The problem:
Write out verbatim the passage of the mailing-list thread on bio splitting that starts at "Message ID |" and ends at "code change anyway.".

Document passage:
================================
Message ID | 20220329094048.2107094-3-yukuai3@huawei.com (mailing list archive) |
---|---|
State | New, archived |
Headers | show |
Series | improve large random io for HDD | expand |
On 3/29/22 3:40 AM, Yu Kuai wrote: > Currently, the splited bio is handled first, and then continue to split > the original bio. This patch tries to split the original bio thoroughly, > so that it can be known in advance how many tags will be needed. This makes the bio almost 10% bigger in size, which is NOT something that is just done casually and without strong reasoning. So please provide that, your commit message is completely missing justification for why this change is useful or necessary. A good commit always explains WHY the change needs to be made, yours is simply stating WHAT is being done. The latter can be gleaned from the code change anyway.
On Tue, Mar 29, 2022 at 05:40:44PM +0800, Yu Kuai wrote: > Currently, the splited bio is handled first, and then continue to split > the original bio. This patch tries to split the original bio thoroughly, > so that it can be known in advance how many tags will be needed. How do you avoid the deadlock risk with all the split bios being submitted together? But more importantly why does your use case even have splits that get submitted together? Is this a case of Linus' stupidly low default max_sectors when the hardware supports more, or is the hardware limited to a low number of sectors per request? Or do we hit another reason for the split?
On 3/29/22 7:32 AM, Christoph Hellwig wrote: > On Tue, Mar 29, 2022 at 05:40:44PM +0800, Yu Kuai wrote: >> Currently, the splited bio is handled first, and then continue to split >> the original bio. This patch tries to split the original bio thoroughly, >> so that it can be known in advance how many tags will be needed. > > How do you avoid the deadlock risk with all the split bios being > submitted together? That too > But more importantly why does your use case even have splits that get > submitted together? Is this a case of Linus' stupidly low default > max_sectors when the hardware supports more, or is the hardware limited > to a low number of sectors per request? Or do we hit another reason > for the split? See the posted use case, it's running 512kb ios on a 128kb device.
On Tue, Mar 29, 2022 at 08:35:29AM -0600, Jens Axboe wrote: > > But more importantly why does your use case even have splits that get > > submitted together? Is this a case of Linus' stupidly low default > > max_sectors when the hardware supports more, or is the hardware limited > > to a low number of sectors per request? Or do we hit another reason > > for the split? > > See the posted use case, it's running 512kb ios on a 128kb device. That is an awfully low limit these days. I'm really not sure we should optimize the block layer for that.
On 3/29/22 8:40 AM, Christoph Hellwig wrote: > On Tue, Mar 29, 2022 at 08:35:29AM -0600, Jens Axboe wrote: >>> But more importantly why does your use case even have splits that get >>> submitted together? Is this a case of Linus' stupidly low default >>> max_sectors when the hardware supports more, or is the hardware limited >>> to a low number of sectors per request? Or do we hit another reason >>> for the split? >> >> See the posted use case, it's running 512kb ios on a 128kb device. > > That is an awfully low limit these days. I'm really not sure we should > optimize the block layer for that. That's exactly what my replies have been saying. I don't think this is a relevant thing to optimize for. Fixing fairness for wakeups seems useful, however.
================================
Data extract:
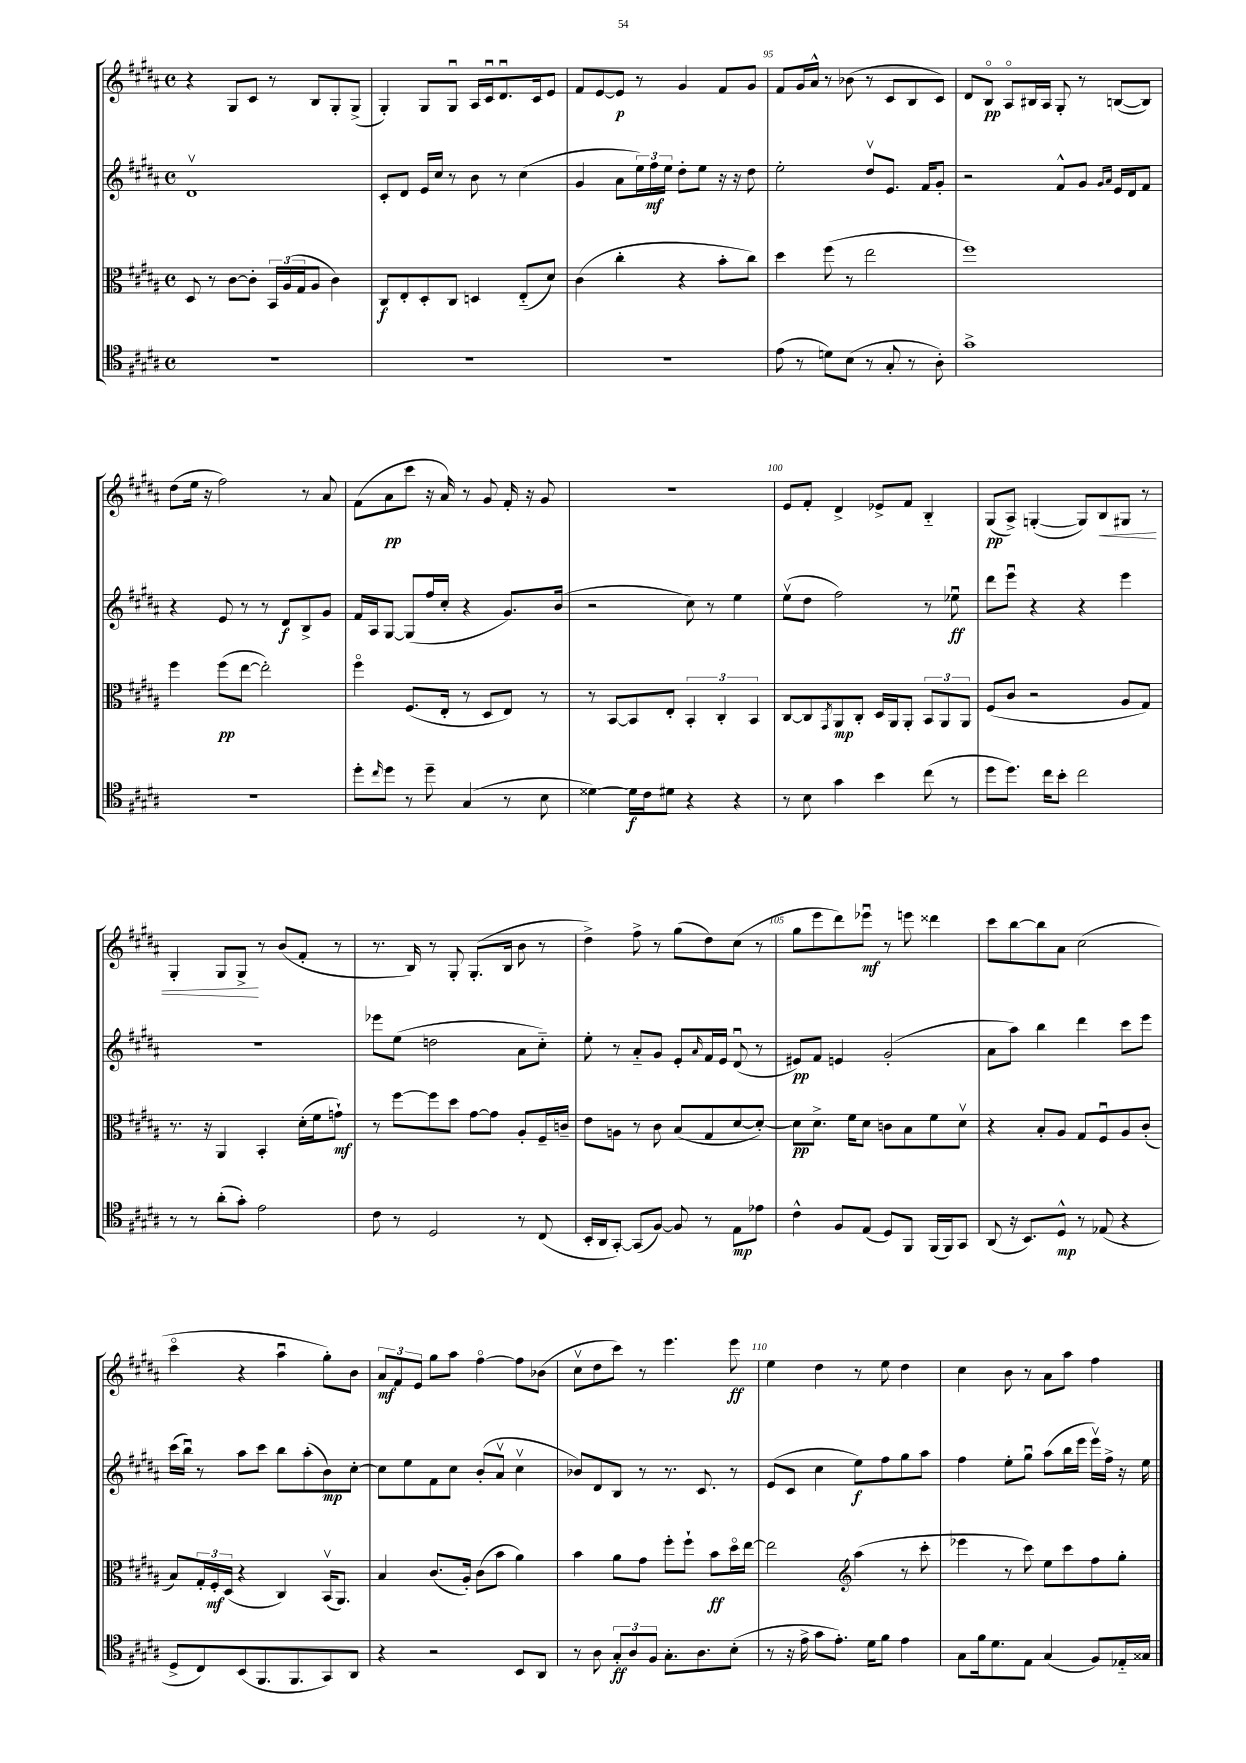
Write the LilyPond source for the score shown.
================================
Exercise result:
Message ID | 20220329094048.2107094-3-yukuai3@huawei.com (mailing list archive) |
---|---|
State | New, archived |
Headers | show |
Series | improve large random io for HDD | expand |
On 3/29/22 3:40 AM, Yu Kuai wrote: > Currently, the splited bio is handled first, and then continue to split > the original bio. This patch tries to split the original bio thoroughly, > so that it can be known in advance how many tags will be needed. This makes the bio almost 10% bigger in size, which is NOT something that is just done casually and without strong reasoning. So please provide that, your commit message is completely missing justification for why this change is useful or necessary. A good commit always explains WHY the change needs to be made, yours is simply stating WHAT is being done. The latter can be gleaned from the code change anyway.